==== Input for this task

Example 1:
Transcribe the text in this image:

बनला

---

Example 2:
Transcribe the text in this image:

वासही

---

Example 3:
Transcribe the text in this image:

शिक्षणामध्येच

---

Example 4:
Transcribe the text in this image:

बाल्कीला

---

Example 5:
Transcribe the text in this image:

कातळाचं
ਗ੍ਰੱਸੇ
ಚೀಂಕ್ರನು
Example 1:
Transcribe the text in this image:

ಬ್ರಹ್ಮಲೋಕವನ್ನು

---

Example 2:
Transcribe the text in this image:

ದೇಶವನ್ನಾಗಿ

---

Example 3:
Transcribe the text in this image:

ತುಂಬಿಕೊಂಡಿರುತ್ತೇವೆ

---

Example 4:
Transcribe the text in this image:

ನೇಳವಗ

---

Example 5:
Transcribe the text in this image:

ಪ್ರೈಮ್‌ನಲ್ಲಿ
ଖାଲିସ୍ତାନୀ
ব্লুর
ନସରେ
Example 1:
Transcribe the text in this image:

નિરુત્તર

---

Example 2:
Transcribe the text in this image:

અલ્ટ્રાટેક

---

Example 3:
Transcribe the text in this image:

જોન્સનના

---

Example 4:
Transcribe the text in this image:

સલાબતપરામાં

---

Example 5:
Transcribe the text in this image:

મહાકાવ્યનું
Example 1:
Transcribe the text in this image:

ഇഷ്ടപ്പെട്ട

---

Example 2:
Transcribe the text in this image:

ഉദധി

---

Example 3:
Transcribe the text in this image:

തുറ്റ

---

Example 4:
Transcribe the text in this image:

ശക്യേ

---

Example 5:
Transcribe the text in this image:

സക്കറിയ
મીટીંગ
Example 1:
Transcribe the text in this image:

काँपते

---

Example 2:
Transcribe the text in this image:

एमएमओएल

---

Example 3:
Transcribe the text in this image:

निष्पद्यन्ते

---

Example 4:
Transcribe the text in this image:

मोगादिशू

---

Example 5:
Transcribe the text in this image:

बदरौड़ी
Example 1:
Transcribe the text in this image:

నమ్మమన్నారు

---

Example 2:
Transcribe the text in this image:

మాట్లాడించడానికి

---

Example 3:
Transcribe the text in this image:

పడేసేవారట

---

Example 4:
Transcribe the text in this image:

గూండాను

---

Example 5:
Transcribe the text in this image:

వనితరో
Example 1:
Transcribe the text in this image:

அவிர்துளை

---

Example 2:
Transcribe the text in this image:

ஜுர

========

### [About this exercise]
Word for word, transcribe the data shown above.

### [Output for this task]
Example 1:
Transcribe the text in this image:

बनला

---

Example 2:
Transcribe the text in this image:

वासही

---

Example 3:
Transcribe the text in this image:

शिक्षणामध्येच

---

Example 4:
Transcribe the text in this image:

बाल्कीला

---

Example 5:
Transcribe the text in this image:

कातळाचं
ਗ੍ਰੱਸੇ
ಚೀಂಕ್ರನು
Example 1:
Transcribe the text in this image:

ಬ್ರಹ್ಮಲೋಕವನ್ನು

---

Example 2:
Transcribe the text in this image:

ದೇಶವನ್ನಾಗಿ

---

Example 3:
Transcribe the text in this image:

ತುಂಬಿಕೊಂಡಿರುತ್ತೇವೆ

---

Example 4:
Transcribe the text in this image:

ನೇಳವಗ

---

Example 5:
Transcribe the text in this image:

ಪ್ರೈಮ್‌ನಲ್ಲಿ
ଖାଲିସ୍ତାନୀ
ব্লুর
ନସରେ
Example 1:
Transcribe the text in this image:

નિરુત્તર

---

Example 2:
Transcribe the text in this image:

અલ્ટ્રાટેક

---

Example 3:
Transcribe the text in this image:

જોન્સનના

---

Example 4:
Transcribe the text in this image:

સલાબતપરામાં

---

Example 5:
Transcribe the text in this image:

મહાકાવ્યનું
Example 1:
Transcribe the text in this image:

ഇഷ്ടപ്പെട്ട

---

Example 2:
Transcribe the text in this image:

ഉദധി

---

Example 3:
Transcribe the text in this image:

തുറ്റ

---

Example 4:
Transcribe the text in this image:

ശക്യേ

---

Example 5:
Transcribe the text in this image:

സക്കറിയ
મીટીંગ
Example 1:
Transcribe the text in this image:

काँपते

---

Example 2:
Transcribe the text in this image:

एमएमओएल

---

Example 3:
Transcribe the text in this image:

निष्पद्यन्ते

---

Example 4:
Transcribe the text in this image:

मोगादिशू

---

Example 5:
Transcribe the text in this image:

बदरौड़ी
Example 1:
Transcribe the text in this image:

నమ్మమన్నారు

---

Example 2:
Transcribe the text in this image:

మాట్లాడించడానికి

---

Example 3:
Transcribe the text in this image:

పడేసేవారట

---

Example 4:
Transcribe the text in this image:

గూండాను

---

Example 5:
Transcribe the text in this image:

వనితరో
Example 1:
Transcribe the text in this image:

அவிர்துளை

---

Example 2:
Transcribe the text in this image:

ஜுர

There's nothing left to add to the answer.